Our review has several limitations. First, no risk of bias tool exists that is specific to qualitative umbrella reviews examining quality indicators. To ensure we approached risk of bias assessment in a structured manner, we used the AMSTAR 2 tool with unapplicable criteria omitted to evaluate the systematic reviews included in our umbrella review. As such, the risk of bias assessment may not assess all relevant qualities of included studies as no specific tool exists for this type of assessment.

Second, our umbrella review search was limited to systematic reviews published in bibliographic databases. There may be quality indicators which are housed in other settings such as guidelines, websites, or hospital policies, which have not been included in systematic reviews. Initiatives from other groups such as StEP or COMPAC that have examined quality indicators in anesthesiology would not be captured in our study if their work was not published in a systematic review.

Additionally, overlap in data across systematic reviews is a known problem in umbrella reviews.22 Although we tried to overcome this by removing duplicate quality indicators, it is likely that some of the reviews included in our umbrella review drew from similar or same sources. Further analysis into the degree of overlap could provide additional insight into whether disproportionate consideration is being made towards indictors for which an established evidence base is already present.

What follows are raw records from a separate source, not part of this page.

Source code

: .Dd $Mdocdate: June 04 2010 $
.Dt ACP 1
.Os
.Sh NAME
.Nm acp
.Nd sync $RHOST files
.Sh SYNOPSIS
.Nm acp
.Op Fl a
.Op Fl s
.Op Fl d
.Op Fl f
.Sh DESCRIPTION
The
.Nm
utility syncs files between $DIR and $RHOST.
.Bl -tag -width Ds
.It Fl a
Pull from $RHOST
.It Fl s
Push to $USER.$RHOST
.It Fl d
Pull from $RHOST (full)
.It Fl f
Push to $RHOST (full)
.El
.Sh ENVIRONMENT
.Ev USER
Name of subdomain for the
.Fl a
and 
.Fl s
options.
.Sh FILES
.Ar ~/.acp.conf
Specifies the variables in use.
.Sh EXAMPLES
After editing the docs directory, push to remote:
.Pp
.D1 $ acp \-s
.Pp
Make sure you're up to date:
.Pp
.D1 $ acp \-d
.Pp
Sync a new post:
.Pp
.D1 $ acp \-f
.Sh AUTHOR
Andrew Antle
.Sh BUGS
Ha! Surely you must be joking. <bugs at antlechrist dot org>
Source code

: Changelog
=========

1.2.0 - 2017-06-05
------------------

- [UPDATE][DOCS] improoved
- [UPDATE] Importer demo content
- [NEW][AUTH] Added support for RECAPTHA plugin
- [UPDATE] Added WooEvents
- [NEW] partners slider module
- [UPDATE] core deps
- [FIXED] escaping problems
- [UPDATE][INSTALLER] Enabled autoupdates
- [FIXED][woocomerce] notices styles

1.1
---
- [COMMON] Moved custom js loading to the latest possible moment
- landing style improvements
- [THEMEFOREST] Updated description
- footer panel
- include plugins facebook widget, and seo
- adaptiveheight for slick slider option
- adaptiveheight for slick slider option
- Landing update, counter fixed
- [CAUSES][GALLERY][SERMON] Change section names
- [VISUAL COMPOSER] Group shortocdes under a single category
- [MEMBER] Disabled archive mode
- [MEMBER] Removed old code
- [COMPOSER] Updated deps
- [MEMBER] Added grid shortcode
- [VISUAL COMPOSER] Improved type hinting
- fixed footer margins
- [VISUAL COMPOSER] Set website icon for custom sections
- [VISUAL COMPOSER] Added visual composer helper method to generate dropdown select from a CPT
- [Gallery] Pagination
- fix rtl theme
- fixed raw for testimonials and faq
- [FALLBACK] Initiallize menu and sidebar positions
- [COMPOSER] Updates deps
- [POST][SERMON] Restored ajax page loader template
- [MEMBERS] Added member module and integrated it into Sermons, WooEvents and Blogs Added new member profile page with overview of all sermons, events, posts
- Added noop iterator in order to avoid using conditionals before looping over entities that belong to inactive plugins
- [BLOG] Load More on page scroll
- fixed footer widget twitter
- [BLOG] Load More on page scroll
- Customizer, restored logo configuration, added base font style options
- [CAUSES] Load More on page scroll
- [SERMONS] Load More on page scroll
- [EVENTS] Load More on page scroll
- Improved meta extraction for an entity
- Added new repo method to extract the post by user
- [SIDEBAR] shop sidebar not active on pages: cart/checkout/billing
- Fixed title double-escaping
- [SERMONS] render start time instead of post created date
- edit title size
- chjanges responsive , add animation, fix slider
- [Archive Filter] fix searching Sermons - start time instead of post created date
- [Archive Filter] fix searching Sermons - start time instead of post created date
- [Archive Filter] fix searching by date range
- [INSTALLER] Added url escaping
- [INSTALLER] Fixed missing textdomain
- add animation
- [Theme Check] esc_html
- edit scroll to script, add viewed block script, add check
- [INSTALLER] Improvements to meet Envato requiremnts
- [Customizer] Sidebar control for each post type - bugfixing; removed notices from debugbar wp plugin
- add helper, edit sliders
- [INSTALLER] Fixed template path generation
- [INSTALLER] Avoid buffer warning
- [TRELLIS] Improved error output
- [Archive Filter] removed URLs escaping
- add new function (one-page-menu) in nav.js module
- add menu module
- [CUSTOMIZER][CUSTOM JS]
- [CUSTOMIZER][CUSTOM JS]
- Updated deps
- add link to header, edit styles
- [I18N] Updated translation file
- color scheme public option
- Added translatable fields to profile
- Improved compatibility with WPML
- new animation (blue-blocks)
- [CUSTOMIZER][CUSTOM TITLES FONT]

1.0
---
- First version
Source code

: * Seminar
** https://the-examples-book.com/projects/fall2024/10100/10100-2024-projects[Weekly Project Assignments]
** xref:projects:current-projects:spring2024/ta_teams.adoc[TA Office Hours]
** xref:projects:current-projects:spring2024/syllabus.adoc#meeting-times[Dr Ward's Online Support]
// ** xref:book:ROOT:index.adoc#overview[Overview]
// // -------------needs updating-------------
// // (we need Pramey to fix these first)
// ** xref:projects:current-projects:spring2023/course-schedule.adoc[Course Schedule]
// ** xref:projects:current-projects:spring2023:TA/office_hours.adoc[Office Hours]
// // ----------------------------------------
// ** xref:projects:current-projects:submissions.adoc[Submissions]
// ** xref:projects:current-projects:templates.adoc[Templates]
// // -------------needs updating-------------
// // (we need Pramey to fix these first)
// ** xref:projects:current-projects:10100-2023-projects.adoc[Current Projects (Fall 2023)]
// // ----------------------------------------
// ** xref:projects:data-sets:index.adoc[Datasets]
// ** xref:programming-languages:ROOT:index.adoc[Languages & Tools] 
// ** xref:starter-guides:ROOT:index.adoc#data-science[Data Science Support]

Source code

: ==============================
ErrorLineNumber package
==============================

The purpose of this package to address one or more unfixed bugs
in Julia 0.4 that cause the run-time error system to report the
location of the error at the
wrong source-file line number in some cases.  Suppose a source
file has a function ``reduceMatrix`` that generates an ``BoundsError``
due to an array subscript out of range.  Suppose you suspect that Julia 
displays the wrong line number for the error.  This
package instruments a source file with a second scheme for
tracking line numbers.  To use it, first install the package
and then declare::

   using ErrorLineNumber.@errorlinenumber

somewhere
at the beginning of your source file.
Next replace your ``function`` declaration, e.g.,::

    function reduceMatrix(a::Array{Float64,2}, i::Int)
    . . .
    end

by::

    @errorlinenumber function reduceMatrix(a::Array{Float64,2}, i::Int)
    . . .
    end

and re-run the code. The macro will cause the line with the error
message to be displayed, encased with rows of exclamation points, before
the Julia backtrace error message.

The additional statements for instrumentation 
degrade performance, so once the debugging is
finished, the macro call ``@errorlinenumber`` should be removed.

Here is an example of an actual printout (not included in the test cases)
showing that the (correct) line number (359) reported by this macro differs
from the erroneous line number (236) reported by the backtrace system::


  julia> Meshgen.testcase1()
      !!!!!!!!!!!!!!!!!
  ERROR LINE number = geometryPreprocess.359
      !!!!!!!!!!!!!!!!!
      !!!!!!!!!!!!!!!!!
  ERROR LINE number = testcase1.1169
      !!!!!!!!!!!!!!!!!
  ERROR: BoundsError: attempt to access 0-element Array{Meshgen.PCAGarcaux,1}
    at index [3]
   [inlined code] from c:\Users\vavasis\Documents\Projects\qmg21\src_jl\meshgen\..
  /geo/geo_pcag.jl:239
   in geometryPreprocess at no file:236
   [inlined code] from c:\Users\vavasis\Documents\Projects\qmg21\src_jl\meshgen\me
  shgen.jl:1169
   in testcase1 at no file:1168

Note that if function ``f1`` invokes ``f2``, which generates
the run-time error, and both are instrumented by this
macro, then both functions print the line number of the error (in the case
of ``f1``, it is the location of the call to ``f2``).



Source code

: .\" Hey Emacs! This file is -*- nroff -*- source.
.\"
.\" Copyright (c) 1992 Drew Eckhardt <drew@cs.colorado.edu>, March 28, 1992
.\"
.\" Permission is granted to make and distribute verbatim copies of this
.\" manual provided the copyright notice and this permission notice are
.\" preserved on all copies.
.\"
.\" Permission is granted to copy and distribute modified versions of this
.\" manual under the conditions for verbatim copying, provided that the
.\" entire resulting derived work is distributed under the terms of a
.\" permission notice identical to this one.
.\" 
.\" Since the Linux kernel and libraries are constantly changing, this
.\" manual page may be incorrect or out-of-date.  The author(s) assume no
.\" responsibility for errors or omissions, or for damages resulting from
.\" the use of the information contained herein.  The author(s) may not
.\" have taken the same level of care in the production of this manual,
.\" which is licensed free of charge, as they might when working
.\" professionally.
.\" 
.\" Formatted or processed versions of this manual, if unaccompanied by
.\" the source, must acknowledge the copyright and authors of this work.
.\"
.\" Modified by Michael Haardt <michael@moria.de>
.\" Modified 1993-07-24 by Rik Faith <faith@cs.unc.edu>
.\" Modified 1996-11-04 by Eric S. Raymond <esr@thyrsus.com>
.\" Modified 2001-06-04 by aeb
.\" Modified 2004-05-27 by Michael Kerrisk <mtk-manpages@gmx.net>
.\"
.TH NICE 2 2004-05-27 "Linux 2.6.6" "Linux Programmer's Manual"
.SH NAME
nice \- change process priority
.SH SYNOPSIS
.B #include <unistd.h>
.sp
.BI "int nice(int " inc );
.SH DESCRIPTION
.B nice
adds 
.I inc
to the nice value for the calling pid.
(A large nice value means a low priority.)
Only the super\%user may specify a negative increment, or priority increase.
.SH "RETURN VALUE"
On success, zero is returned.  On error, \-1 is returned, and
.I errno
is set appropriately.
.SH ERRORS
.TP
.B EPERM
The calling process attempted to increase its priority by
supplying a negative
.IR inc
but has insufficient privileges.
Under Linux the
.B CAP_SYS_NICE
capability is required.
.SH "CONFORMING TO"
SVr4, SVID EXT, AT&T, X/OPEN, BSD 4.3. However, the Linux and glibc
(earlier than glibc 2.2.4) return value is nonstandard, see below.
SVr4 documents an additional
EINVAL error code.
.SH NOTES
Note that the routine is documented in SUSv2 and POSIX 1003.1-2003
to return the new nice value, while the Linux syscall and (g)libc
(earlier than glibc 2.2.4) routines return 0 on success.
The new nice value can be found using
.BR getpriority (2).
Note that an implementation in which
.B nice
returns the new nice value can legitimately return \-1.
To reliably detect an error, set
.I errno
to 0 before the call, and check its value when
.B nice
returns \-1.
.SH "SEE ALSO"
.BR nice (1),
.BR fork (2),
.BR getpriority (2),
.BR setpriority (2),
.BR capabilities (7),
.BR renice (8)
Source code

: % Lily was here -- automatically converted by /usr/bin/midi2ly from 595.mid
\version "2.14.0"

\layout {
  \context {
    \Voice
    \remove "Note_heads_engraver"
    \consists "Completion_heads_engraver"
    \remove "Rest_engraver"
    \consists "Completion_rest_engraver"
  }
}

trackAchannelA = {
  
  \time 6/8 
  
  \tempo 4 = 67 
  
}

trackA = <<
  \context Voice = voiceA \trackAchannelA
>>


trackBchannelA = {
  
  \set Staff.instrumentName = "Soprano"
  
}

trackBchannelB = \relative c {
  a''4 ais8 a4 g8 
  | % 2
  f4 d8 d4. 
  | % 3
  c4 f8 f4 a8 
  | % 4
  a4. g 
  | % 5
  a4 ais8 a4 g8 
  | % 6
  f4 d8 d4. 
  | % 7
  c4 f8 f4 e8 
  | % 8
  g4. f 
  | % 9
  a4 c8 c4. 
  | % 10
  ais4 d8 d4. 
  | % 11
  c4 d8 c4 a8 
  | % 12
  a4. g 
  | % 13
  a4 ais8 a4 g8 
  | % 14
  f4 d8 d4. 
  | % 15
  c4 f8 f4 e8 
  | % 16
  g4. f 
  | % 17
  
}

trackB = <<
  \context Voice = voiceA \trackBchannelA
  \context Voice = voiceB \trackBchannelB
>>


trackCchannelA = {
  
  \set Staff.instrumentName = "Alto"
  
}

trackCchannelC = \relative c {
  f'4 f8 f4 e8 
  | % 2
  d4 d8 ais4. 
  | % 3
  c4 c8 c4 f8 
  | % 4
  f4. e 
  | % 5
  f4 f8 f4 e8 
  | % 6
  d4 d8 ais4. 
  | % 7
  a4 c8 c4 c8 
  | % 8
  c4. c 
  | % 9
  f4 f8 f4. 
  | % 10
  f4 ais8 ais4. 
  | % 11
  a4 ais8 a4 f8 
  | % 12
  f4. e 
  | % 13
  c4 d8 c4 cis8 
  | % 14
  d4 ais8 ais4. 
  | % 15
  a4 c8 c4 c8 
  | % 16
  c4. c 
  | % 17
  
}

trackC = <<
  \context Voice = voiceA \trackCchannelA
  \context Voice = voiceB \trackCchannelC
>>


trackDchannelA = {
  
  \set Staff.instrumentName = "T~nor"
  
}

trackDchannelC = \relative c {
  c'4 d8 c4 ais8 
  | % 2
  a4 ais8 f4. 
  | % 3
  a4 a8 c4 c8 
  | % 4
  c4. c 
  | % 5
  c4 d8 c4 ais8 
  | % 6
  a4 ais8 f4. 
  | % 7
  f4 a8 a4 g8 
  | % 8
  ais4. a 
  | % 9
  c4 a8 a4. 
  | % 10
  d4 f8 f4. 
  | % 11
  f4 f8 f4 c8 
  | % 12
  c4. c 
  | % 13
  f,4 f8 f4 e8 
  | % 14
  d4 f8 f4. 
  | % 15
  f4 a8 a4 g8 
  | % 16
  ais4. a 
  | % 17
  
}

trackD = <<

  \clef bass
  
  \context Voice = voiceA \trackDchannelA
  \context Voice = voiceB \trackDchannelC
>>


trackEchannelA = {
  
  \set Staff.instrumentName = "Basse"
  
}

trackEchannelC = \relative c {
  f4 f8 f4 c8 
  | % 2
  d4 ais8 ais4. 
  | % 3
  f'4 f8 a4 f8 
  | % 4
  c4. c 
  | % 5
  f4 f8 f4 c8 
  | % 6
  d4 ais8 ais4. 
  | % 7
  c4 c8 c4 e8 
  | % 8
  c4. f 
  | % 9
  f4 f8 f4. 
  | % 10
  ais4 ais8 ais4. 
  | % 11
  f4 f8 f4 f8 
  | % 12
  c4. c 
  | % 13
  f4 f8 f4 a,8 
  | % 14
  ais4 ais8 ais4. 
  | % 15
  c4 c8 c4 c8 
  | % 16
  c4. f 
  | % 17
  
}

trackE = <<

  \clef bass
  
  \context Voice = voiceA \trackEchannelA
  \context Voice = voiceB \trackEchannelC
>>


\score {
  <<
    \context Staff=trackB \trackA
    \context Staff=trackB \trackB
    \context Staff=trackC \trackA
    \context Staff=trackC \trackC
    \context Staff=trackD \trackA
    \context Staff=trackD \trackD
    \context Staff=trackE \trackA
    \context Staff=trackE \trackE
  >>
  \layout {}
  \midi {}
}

Working in the perioperative realm, there is significant overlap between the work of anesthesiologists, surgeons, nurses, and other clinicians. Delineating clinical indicators as purely attributable to anesthesia or surgery is difficult in the collaborative setting of perioperative medicine and is an acknowledged challenge in the field.63 For example, the development of a surgical site infection can be considered attributable to anesthesia, surgery, or potentially jointly attributable. While we were unable to identify any qualitative evidence that could proportionally attribute surgical site infections to surgeons vs anesthesiologists, we acknowledge that this indicator could be considered an anesthetic, surgical or combined quality indicator. Moving forward, future efforts to develop quality indicator sets will likely need to address methods to navigate quality metrics that are not clearly attributable to only one group of clinical actors.

Lastly, heterogeneity existed across the systematic reviews included in our study. Seven of 23 included studies used a form of expert consensus to determine quality indicators, using a Delphi, modified Delphi, or Research and Development/University of California, Los Angeles method.64 Only a subset of our included methods included this approach while the others were systematic reviews of existing quality indicators, therefore introducing heterogeneity into our data.

From an umbrella review that synthesized 23 systematic reviews of anesthesia quality indicators, we mapped 330 indicators across the perioperative period according to the Donabedian structure-process-outcome framework. Our review highlights high-quality indicators specific to anesthesia currently supported by level 1 evidence such as antibiotic prophylaxis, VTE prophylaxis, postoperative nausea and vomiting prophylaxis, maintenance of normothermia, perioperative beta-blocker management, and multidisciplinary care. These may represent useful and valuable targets for anesthesiology quality-improvement initiatives. Further development of quality indicators at the patient outcome level are required and should build upon patient-oriented and multistakeholder engagement.